# between destin and navare bridge



## cmg76 (Jul 5, 2014)

are there any reefs or wrecks in the sound/bay between destin and navarre....after a ton of looking i cant find anything...just one public barge in choc bay...thank you


----------



## JFG (Jul 4, 2010)

Don't know about the sound, however there's two barges in the bay between Eglin and the Destin pass, the bay cones and several things folks have dump near there. Most of the wrecks shown on the charts have decayed or are buried. There is also the target ship east of the mid bay bridge, it's marked by a lighted buoy and the rudder quadrant still sticks out of the water.


----------



## cmg76 (Jul 5, 2014)

thanks for the reply...id love to make my own little reef in the sound close to my house any suggestions what would make a good one? christmas trees sure pulled in the fish up north lol


----------



## JD7.62 (Feb 13, 2008)

There are tons of reefs in the sound...they are call docks! The sound between Destin and Navarre is really too shallow to hold anything worth while when you can catch the same things on the tons of docks around. 

The closer you get to Destin Pass some reefs wouldnt be bad for mangrove snapper but for some reason those mangroves arent as thick as you near Navarre. But its not just as simple (or legal) to just toss out a reef and fish it!


----------



## cmg76 (Jul 5, 2014)

yeah i have a dock where i live but i was thinking of dropping something in some deeper water..maybe the channel? theres even some deeper water i can hit from my dock..what do u think about that? the channel seems like it would be better...slowly drop stuff to create a nice reef? not sure what to drop..big rocks, christmas trees..etc? i would never do anything to hurt the enviroment which is why i am doing research...and im not trying to break the law just make a small fishing spot..i saw on older post the legal aspect of it and i assume thats so people dont dump something that could hurt the enviroment?


----------



## JD7.62 (Feb 13, 2008)

The channel is NOT a place where its legal to drop something. Thats like dropping off your old couch in the middle of 98. The channel is there so boats can navigate safely and it would not be legal to drop anything. 

Heck Im sure its illegal to put a reef anywhere in the sound. I wouldnt advocate doing anything illegal but if you really had to put in a reef, just make it around your dock. The best thing you could probably do if you dont already have one is to get a nice dock light or perhaps on of those submersible ones.


----------



## cmg76 (Jul 5, 2014)

JD7.62 said:


> The channel is NOT a place where its legal to drop something. Thats like dropping off your old couch in the middle of 98. The channel is there so boats can navigate safely and it would not be legal to drop anything.
> 
> Heck Im sure its illegal to put a reef anywhere in the sound. I wouldnt advocate doing anything illegal but if you really had to put in a reef, just make it around your dock. The best thing you could probably do if you dont already have one is to get a nice dock light or perhaps on of those submersible ones.
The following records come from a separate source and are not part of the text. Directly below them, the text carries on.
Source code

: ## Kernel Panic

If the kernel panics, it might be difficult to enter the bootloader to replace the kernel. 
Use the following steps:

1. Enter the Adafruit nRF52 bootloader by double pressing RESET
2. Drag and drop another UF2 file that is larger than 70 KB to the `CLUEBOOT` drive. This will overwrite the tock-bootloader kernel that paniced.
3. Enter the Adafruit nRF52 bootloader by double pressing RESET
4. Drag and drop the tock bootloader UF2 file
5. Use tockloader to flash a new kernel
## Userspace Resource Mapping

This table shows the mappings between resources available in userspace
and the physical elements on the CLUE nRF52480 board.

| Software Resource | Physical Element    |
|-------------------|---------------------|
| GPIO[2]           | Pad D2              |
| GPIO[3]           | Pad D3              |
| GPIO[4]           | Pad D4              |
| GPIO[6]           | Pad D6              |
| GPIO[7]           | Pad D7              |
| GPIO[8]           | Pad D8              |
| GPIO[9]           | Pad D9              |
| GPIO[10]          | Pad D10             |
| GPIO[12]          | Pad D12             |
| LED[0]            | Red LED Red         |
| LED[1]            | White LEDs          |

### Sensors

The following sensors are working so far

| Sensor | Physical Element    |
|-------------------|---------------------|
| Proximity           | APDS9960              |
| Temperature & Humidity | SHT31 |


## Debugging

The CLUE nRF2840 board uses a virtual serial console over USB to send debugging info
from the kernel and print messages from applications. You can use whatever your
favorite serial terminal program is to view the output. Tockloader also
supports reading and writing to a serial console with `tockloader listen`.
point taken channel is out...your right sound is no good i guess


----------



## agbiv (Jun 29, 2014)

Go a couple of blocks from any WalMart and help'em out by picking a few stray carts--and find a *new* parking spot for them out of traffic areas,


----------



## agbiv (Jun 29, 2014)

I really meant boat traffic areas!


----------



## cmg76 (Jul 5, 2014)

Ha I know what u meant yeah I wouldn't put them anywhere a boat could hit them and picturing myself putting shopping carts in my suburban is pretty hysterical.


----------



## cuzmondo (Oct 1, 2007)

cmg76 said:


> Ha I know what u meant yeah I wouldn't put them anywhere a boat could hit them and picturing myself putting shopping carts in my suburban is pretty hysterical.
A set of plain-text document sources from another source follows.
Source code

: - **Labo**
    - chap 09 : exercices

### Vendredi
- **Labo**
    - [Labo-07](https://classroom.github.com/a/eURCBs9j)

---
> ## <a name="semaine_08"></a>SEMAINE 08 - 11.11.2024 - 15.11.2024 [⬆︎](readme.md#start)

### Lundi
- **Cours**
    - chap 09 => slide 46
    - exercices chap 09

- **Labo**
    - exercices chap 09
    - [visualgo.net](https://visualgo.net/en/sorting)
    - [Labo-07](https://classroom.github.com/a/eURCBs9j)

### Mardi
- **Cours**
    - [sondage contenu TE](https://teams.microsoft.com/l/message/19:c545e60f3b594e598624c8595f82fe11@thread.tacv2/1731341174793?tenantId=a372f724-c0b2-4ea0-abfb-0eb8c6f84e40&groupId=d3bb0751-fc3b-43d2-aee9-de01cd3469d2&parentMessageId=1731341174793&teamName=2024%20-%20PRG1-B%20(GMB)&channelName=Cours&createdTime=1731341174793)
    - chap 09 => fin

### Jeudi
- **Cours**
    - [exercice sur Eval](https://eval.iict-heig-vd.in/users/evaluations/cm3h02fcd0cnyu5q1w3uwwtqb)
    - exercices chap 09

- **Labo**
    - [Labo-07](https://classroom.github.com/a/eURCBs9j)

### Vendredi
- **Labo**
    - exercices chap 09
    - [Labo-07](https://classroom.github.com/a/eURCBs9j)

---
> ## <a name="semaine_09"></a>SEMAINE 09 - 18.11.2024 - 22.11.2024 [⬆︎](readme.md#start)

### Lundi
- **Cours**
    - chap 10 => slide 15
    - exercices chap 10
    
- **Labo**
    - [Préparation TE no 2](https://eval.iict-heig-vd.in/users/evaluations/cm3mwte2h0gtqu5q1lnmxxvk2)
 How do you have any idea of "anywhere a boat could hit them"? What about all the shallow draft boats that fish there? What about all the folks that pull their kids and others on towables that try to stay out of the channels but are everywhere else they can go. Say they take a tumble and go head first into one of your reefs.....?????

Personally I think it's a horrible idea. Too shallow, other than the maintained channels and you've already said that's out. 

Best to stick with the docks and marked structures as others have suggested.


----------



## cmg76 (Jul 5, 2014)

I'm with ya man I'm not retarded its too shallow. I was strictly talking about finding a deep hole. Myself and friends are some of those people that u speak of


----------



## agbiv (Jun 29, 2014)

Lighten up dude--was meant as a joke. :whistling: It would be stealing first off and all the reasons you meantioned. Even if you marked them with a bouy and a light they'de be a hazard. Soooo...maybe a half dozen cinder blocks with openings sideways? Low profile and shallow, they would attract growth and ultimately fish.


----------



## cmg76 (Jul 5, 2014)

That's actually a great idea. And I was laughing when I typed that sometimes things come off wrong when typed on Internet lol. I really like that cinder block idea though.


----------